Figure 3 US/Non-US Volume

For now, we cannot run a comparative to this in Clarus. One day, we’ll have meaningful European data, that will allow us to run similar analyses. Roll on that day!

Figure 4 Fraction of SEF Trading

And onto our bread and butter….!

Figure 4 Fraction of SEF TradingUSD Spot Swaps Off vs On SEF Trading

(API Call:…..)


  • On the left, the BoE chart. On the right, the Clarus data.
  • Clarus numbers are from our SDRView product.
  • Both sets of data are for spot-starting swaps only.
  • Clarus data is again brought bang up-to-date.

On the data comparisons:

  • It’s a pretty straight-forward comparison for all trades. At least at first glance.
  • USD numbers agree, with a steadily increasing proportion of the market trading on-SEF. As regular readers will know from our Monthly Review series, this trend has somewhat plateaued recently. This is shown clearly on a monthly time-series below:
Monthly Trend On-SEF USD Swaps
Monthly Time-Series of On- versus Off-SEF Trading in Spot Starting USD Swaps

(API Call:…..)

One caveat to state here is that DTCC numbers are all capped at the block-reporting threshold. This means that total volume traded on-SEFs is actually somewhat larger than reported to the DTCC. A fairer representation, therefore, is to use the USD Swap volume from CCPView and take total USD swap volumes from SEFView.

A EUR Surprise

This is exactly what I did for the EUR market. I chose to do so for EUR because I found the EUR time-series from the BoE a little surprising. It turns out that surprise is due to the details within the data.

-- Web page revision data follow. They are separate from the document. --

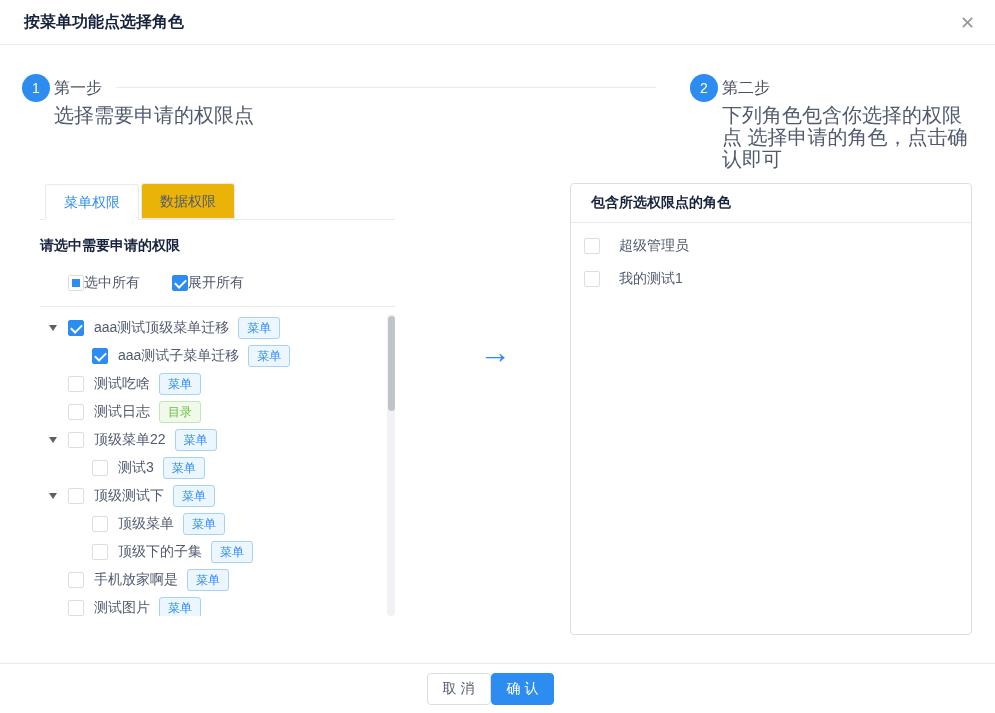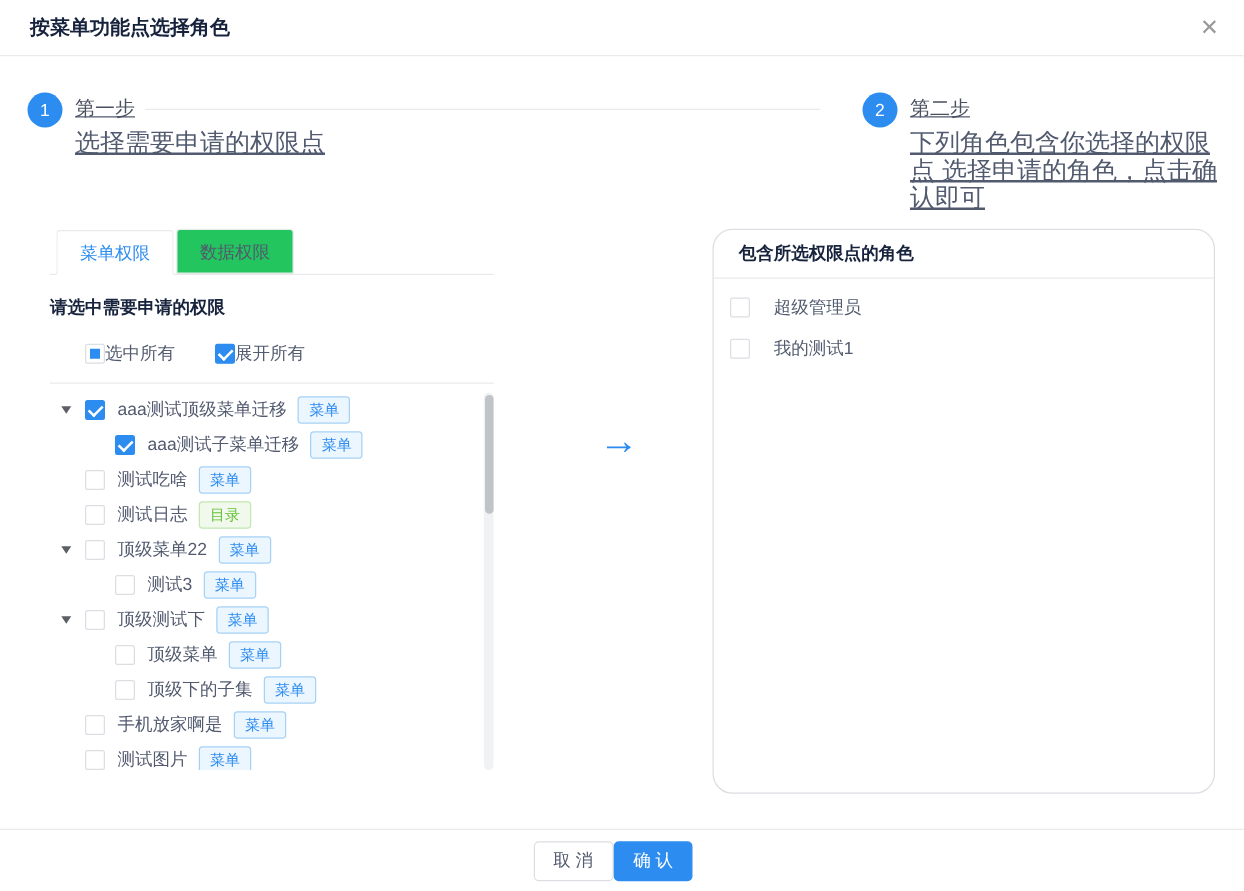--- a/index.html
+++ b/index.html
@@ -14,30 +14,30 @@
   
   .modal-header{position:absolute;top:0;left:0;right:0;height:45px;border-bottom:1px solid #e8eaec;display:flex;align-items:center;padding:0 24px;}
   .modal-title{font-size:16px;font-weight:bold;color:#17233d;}
   .close-btn{position:absolute;right:20px;top:0;height:45px;display:flex;align-items:center;font-size:18px;color:#999;cursor:pointer;}
 
   
   .step{position:absolute;display:flex;}
   .step-1{left:22px;top:74px;}
   .step-2{left:690px;top:74px;}
   .step-circle{width:28px;height:28px;border-radius:50%;background:var(--primary);color:#fff;font-size:14px;display:flex;align-items:center;justify-content:center;flex:none;}
-  .step-body{margin-left:10px;padding-top:4px;text-decoration:underline;}
+  .step-body{margin-left:4px;padding-top:4px;}
   .step-title{font-size:16px;color:#495060;line-height:20px;}
   .step-desc{font-size:20px;color:#515a6e;line-height:22px;margin-top:6px;}
   .step-2 .step-desc{width:254px;}
   .step-line{position:absolute;left:116px;top:87px;width:540px;height:1px;background:#e8eaec;}
 
   
   .left-panel{position:absolute;left:40px;top:183px;width:355px;}
   .tabs{display:flex;gap:2px;padding-left:5px;border-bottom:1px solid #e8eaec;height:37px;align-items:flex-end;}
-  .tab{height:36px;line-height:34px;padding:0 18px;font-size:14px;border:1px solid #e8eaec;background:#22c55e;color:#515a6e;border-radius:3px 3px 0 0;cursor:pointer;}
+  .tab{height:36px;line-height:34px;padding:0 18px;font-size:14px;border:1px solid #e8eaec;background:#eab308;color:#515a6e;border-radius:3px 3px 0 0;cursor:pointer;}
   .tab.active{background:#fff;color:var(--primary);border-bottom-color:#fff;margin-bottom:-1px;position:relative;z-index:2;}
   .prompt{margin-top:17px;font-size:14px;font-weight:bold;color:#17233d;}
   .select-controls{margin-top:19px;padding-left:28px;display:flex;align-items:center;}
   .control{display:flex;align-items:center;margin-right:32px;cursor:pointer;}
   .control-label{margin-left:0;font-size:14px;color:#515a6e;}
   .divider{margin-top:14px;height:1px;background:#e8eaec;}
 
   
   .checkbox{width:16px;height:16px;border:1px solid #dcdee2;border-radius:2px;background:#fff;position:relative;flex:none;display:inline-block;cursor:pointer;}
   .checkbox.checked{background:var(--primary);border-color:var(--primary);}
@@ -58,21 +58,21 @@
   .tag-green{color:var(--tag-green-text);background:var(--tag-green-bg);border-color:var(--tag-green-border);}
 
   
   .scrollbar-track{position:absolute;right:0;top:0;width:8px;height:100%;background:#f1f2f3;border-radius:4px;}
   .scrollbar-thumb{position:absolute;top:2px;left:0.5px;width:7px;height:95px;border-radius:4px;background:#c0c4c9;cursor:pointer;}
 
   
   .transfer-arrow{position:absolute;left:479px;top:334px;font-size:32px;color:var(--primary);line-height:36px;}
 
   
-  .right-panel{position:absolute;left:570px;top:183px;width:402px;height:452px;border:1px solid #dcdee2;border-radius:16px;background:#fff;}
+  .right-panel{position:absolute;left:570px;top:183px;width:402px;height:452px;border:1px solid #dcdee2;border-radius:4px;background:#fff;}
   .right-header{height:39px;border-bottom:1px solid #e8eaec;display:flex;align-items:center;padding:0 20px;font-size:14px;font-weight:bold;color:#17233d;}
   .role-list{padding-top:6px;}
   .role-row{display:flex;align-items:center;height:33px;padding-left:13px;cursor:pointer;}
   .role-label{margin-left:19px;font-size:14px;color:#515a6e;}
 
   
   .modal-footer{position:absolute;left:0;right:0;top:663px;bottom:0;border-top:1px solid #e8eaec;display:flex;align-items:center;justify-content:center;padding-right:14px;}
   .btn{height:32px;padding:0 15px;border-radius:4px;font-size:14px;cursor:pointer;display:flex;align-items:center;border:1px solid transparent;white-space:pre;}
   .btn-default{background:#fff;border-color:#dcdee2;color:#515a6e;}
   .btn-primary{background:var(--primary);border-color:var(--primary);color:#fff;}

The caption to their Figure 3 reads:

Fraction of SEF trading. In this figure we present the percentage of SEF trading in USD- and EUR-denominated swaps. The sample covers every spot vanilla interest rate swap transaction reported to DTCC.

I was surprised to see numbers as high as 40% in the BoE time series for on-SEF EUR swap trading. That number just looks too high.

But the BoE clearly state that they are using the DTCC data here – instead of relying on the LCH figures. Fortunately, Clarus is pretty good at tying up the LCH and DTCC data sources – and only using what is publicly available. Well done us!

EUR Swap Market On-SEFTaking total EUR volumes from CCPView, plus total EUR SEF Volumes from SEFView, gives us the clearest indication of what percentage of the EUR swap market really trades on-SEF.

The chart shows a small percentage – averaging just 4% in 2016.

This difference between the Clarus analysis and the BoE time-series doesn’t do anything to refute the BoE’s main conclusion from this chart. They state:

Figure 4 demonstrates that the CFTC does not have the power to enforce the US trading mandate in markets that are dominated by non-US counterparties, for example the EUR-denominated swap market.

We whole-heartedly agree with that conclusion, but we’d just like to point out that the Clarus data lends even more credence to it 🙂

And the Liquidity Stats?

Of course, these charts from the BoE report are mainly background to the market and don’t play too much role in the headlines from the report. As the FT reported:

Can we reproduce the BoE liquidity and cost analyses? Well, that’s a whole different kettle of fish from navigating the data. From my perspective, the report offers an important framework to measure liquidity – one that we should look to apply to the SDR Data. So don’t be surprised to see some follow-up blogs on that subject!

First, I’m off to read more about price dispersion and Amihud price impacts…..

In Summary

  • Clarus data can be used to replicate the findings of a recent BoE report on Swap markets
  • Our API calls can quickly replicate such a report
  • The BoE report gives us a framework to navigate the different Clarus products…
  • …and illustrates the power of Clarus data.